Il Vicentino perderà 20.736 persone in età lavorativa tra il 2023 e il 2030
Per quanto riguarda Vicenza, tra il 2023 e il 2030 il territorio berico perderà 20.736 persone in età lavorativa tra 15 e 64 anni con una riduzione dell’8 per cento. Se all’1 gennaio 2023 erano 546.342 i potenziali lavoratori, tra sei anni ne sono previste 525.606.

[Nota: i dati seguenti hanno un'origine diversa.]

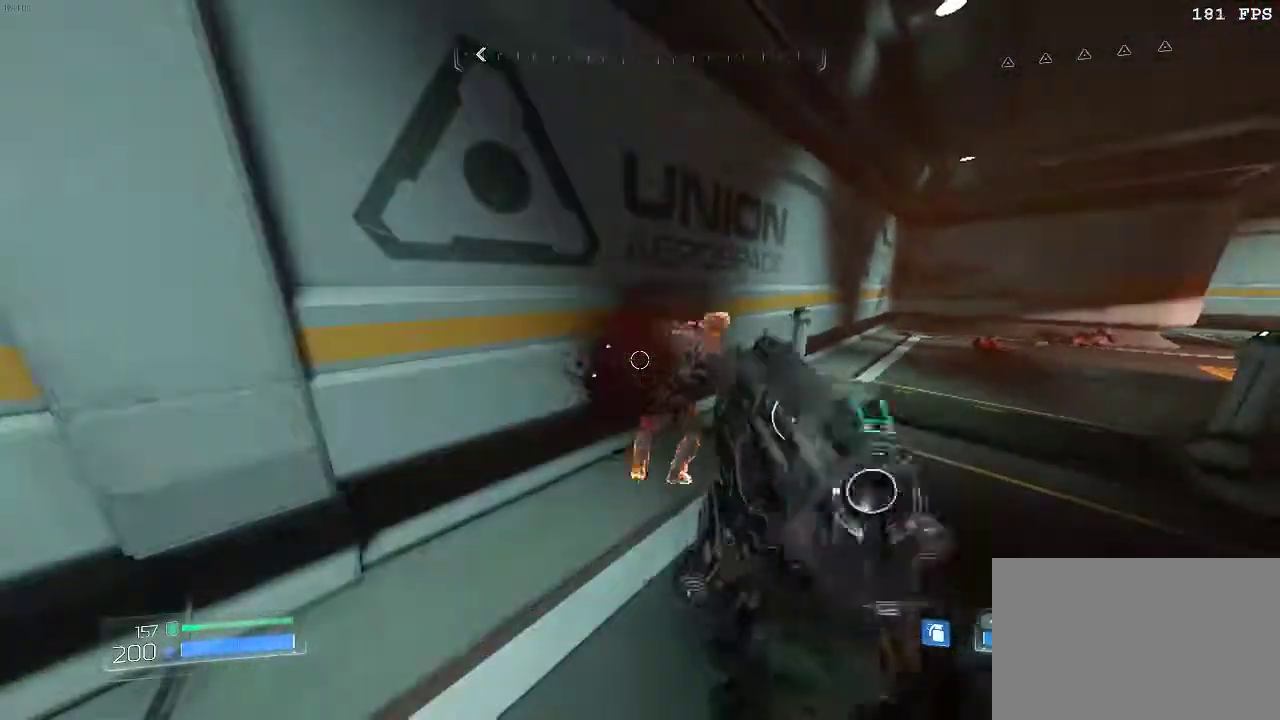
{"keys": ["a", "w"], "mouse": [], "events": [[301, "a", "down"], [301, "w", "down"]]}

Inverno demografico, il Veneto sarà tra i territori più penalizzati
Se le previsioni demografiche saranno rispettate, il Veneto sarà tra i territori più penalizzati. Tra il 2021 e il 2030 la popolazione in età lavorativa è destinata a scendere di oltre 150 mila unità (-4,9%). Nessun’altra regione italiana del Centro-Nord dovrebbe subire una contrazione in termini assoluti così elevata, sottolinea la Cgia. Se tre anni fa la popolazione veneta in età lavorativa era composta da circa 3,1 milioni di persone, nel 2030 scenderà a poco più di 2,95 milioni.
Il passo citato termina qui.